Task: Each line that contains the string "Charter" counts once; report how many such lines appear in the data, as a number only.

Records provided:
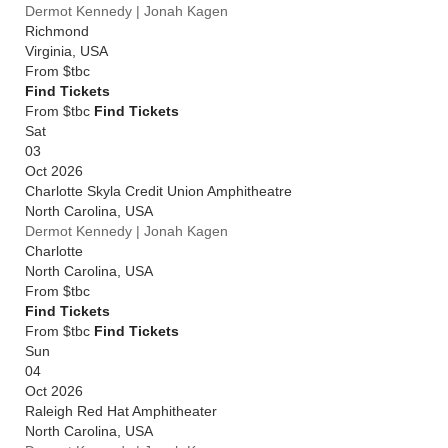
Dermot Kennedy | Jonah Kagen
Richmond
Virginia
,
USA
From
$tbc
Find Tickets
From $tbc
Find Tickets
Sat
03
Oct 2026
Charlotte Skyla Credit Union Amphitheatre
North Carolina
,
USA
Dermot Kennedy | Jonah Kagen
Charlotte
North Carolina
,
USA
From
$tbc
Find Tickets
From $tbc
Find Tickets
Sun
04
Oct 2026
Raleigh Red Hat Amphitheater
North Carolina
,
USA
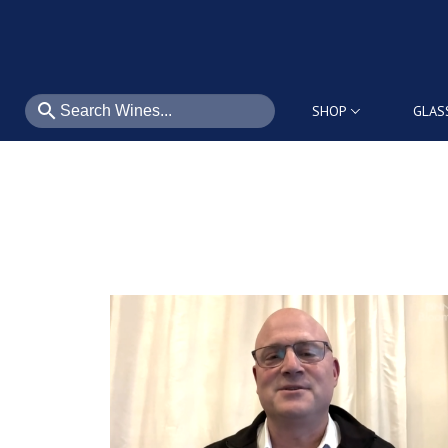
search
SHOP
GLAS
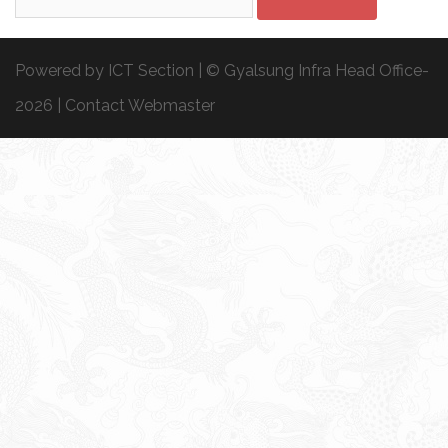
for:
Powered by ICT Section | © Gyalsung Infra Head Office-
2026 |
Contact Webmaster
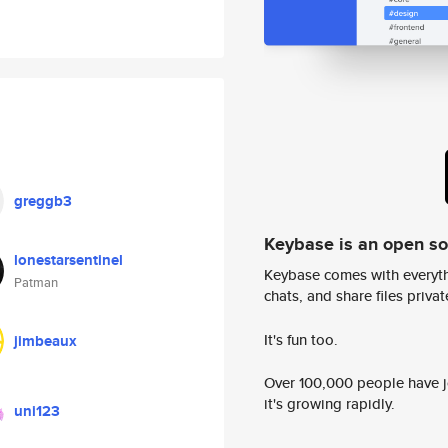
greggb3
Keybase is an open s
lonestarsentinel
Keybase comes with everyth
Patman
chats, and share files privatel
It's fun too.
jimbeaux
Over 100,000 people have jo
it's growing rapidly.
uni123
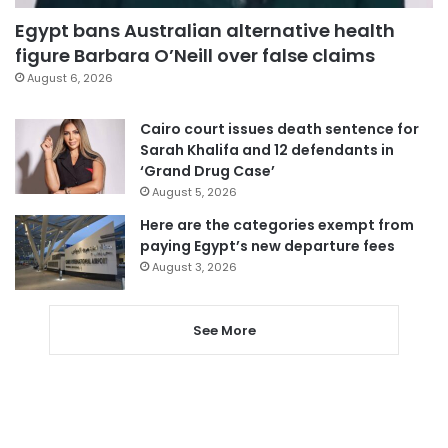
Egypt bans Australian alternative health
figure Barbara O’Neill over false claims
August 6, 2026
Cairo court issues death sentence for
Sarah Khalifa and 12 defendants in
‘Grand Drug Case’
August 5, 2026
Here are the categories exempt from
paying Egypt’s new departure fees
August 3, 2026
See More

==

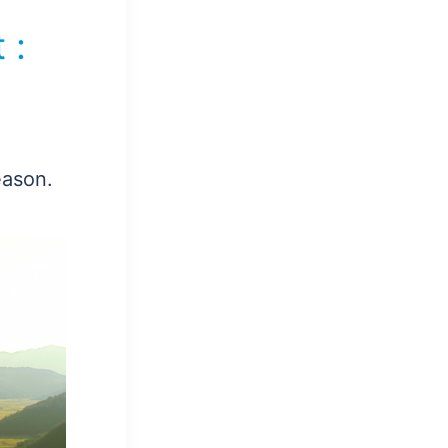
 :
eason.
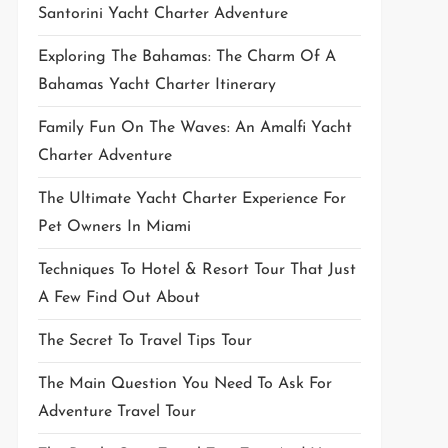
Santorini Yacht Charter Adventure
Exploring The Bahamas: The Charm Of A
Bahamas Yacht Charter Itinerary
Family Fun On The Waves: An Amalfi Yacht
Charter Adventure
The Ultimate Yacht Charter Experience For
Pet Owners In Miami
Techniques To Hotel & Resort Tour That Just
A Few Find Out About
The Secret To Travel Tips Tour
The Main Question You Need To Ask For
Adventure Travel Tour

Answer area: 4